### The problem
Copy out the full text on comparing Covid-19 epidemic models, word for word and unchanged.

### Passage
§

Comparitive Evaluation of Epidemic-Type Point Process Models
Frederic P. SchoenbergPublished March 1, 2022, SCEC Contribution #11812
Several different frameworks have been proposed for modeling the spread of Covid-19, including compartmental models such as the SEIR (Susceptible → Exposed → Infectious → Removed) differential equation model, and branching point process models such as the Hawkes point process model. These two approaches for forecasting Covid-19 will be described briefly, and we will discuss how they have fared in predicting Covid-19 case counts and hospital demand especially from March 2020 to Spring 2021. In particular, the physical plausibility of the SEIR model is weighed against the parsimony and flexibility of the Hawkes and recursive models. The mathematical connection between Hawkes and SEIR models will be described. Relative to Hawkes models, SEIR models and their variants have been used far more widely to describe the Covid-19 pandemic as well as other infectious diseases such as Ebola and SARS. However, recent studies have suggested that Hawkes and recursive models may be more accurate. We will discuss why. We will also discuss what it has been like trying to estimate the spread of Covid-19 in real time, with particular focus on the work of the Los Angeles County Department of Health Services Task Force. We will also discuss results from other epidemics, including Ebola in West Africa, Coccidioidomycosis in California, SARS in China, Pertussis in Nevada, and Rocky Mountain Spotted Fever in California. These trends might help inform us about the future of Covid-19 in California, particularly when it comes to the spread of new variants.
Citation
Schoenberg, F. P. (2022, 03). Comparitive Evaluation of Epidemic-Type Point Process Models. Oral Presentation at Michigan State Statistics Colloquium.

§

### Available data

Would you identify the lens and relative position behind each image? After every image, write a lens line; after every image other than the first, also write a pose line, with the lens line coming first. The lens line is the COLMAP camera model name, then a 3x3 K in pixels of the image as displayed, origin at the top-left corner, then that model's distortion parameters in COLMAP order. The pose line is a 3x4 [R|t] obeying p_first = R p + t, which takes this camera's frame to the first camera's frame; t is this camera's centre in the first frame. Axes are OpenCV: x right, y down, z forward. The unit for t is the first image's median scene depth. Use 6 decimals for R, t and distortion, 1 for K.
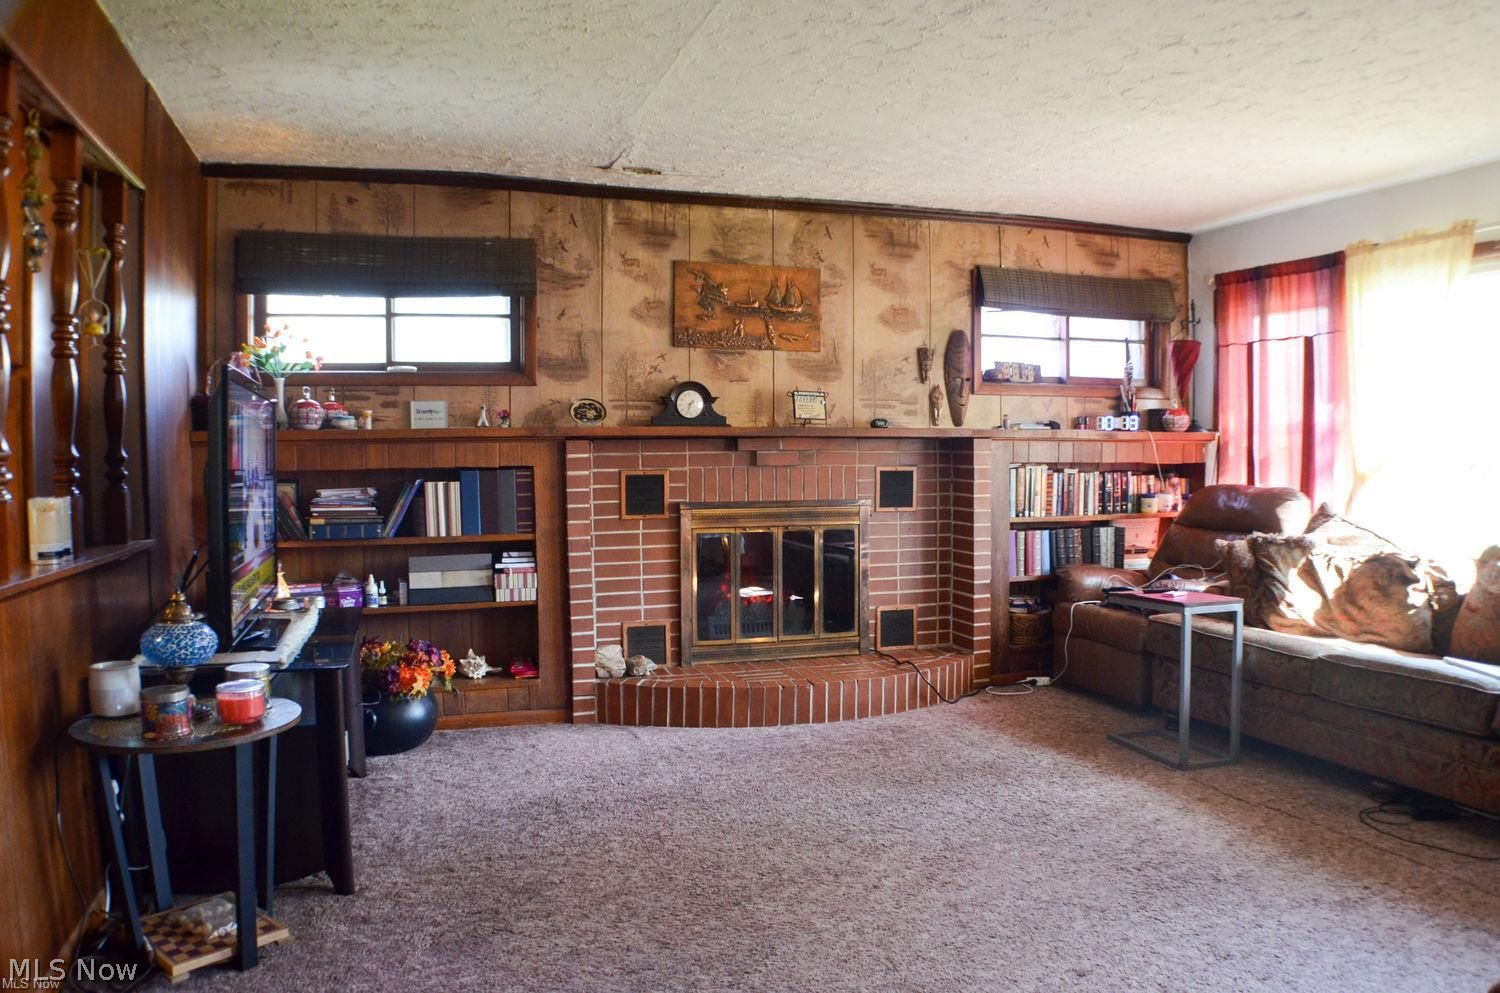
lens RADIAL K [[1109.8, 0, 760.3], [0, 1109.8, 500.3], [0, 0, 1]] dist [-0.144255, 0.008441]
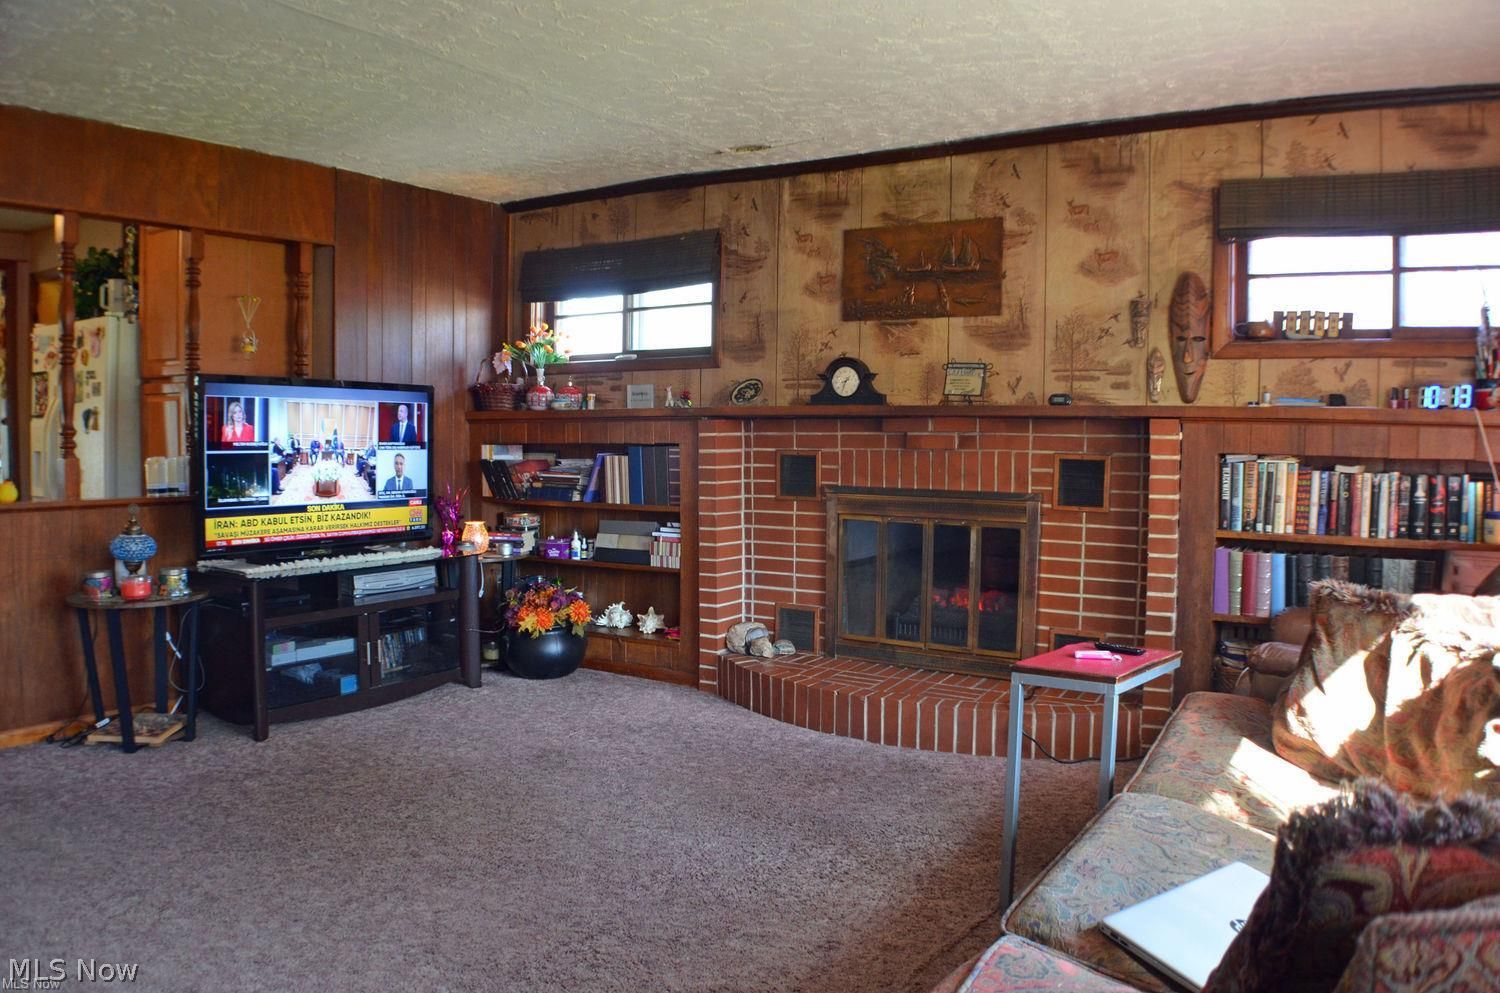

§

### Response below
Comparitive Evaluation of Epidemic-Type Point Process Models
Frederic P. SchoenbergPublished March 1, 2022, SCEC Contribution #11812
Several different frameworks have been proposed for modeling the spread of Covid-19, including compartmental models such as the SEIR (Susceptible → Exposed → Infectious → Removed) differential equation model, and branching point process models such as the Hawkes point process model. These two approaches for forecasting Covid-19 will be described briefly, and we will discuss how they have fared in predicting Covid-19 case counts and hospital demand especially from March 2020 to Spring 2021. In particular, the physical plausibility of the SEIR model is weighed against the parsimony and flexibility of the Hawkes and recursive models. The mathematical connection between Hawkes and SEIR models will be described. Relative to Hawkes models, SEIR models and their variants have been used far more widely to describe the Covid-19 pandemic as well as other infectious diseases such as Ebola and SARS. However, recent studies have suggested that Hawkes and recursive models may be more accurate. We will discuss why. We will also discuss what it has been like trying to estimate the spread of Covid-19 in real time, with particular focus on the work of the Los Angeles County Department of Health Services Task Force. We will also discuss results from other epidemics, including Ebola in West Africa, Coccidioidomycosis in California, SARS in China, Pertussis in Nevada, and Rocky Mountain Spotted Fever in California. These trends might help inform us about the future of Covid-19 in California, particularly when it comes to the spread of new variants.
Citation
Schoenberg, F. P. (2022, 03). Comparitive Evaluation of Epidemic-Type Point Process Models. Oral Presentation at Michigan State Statistics Colloquium.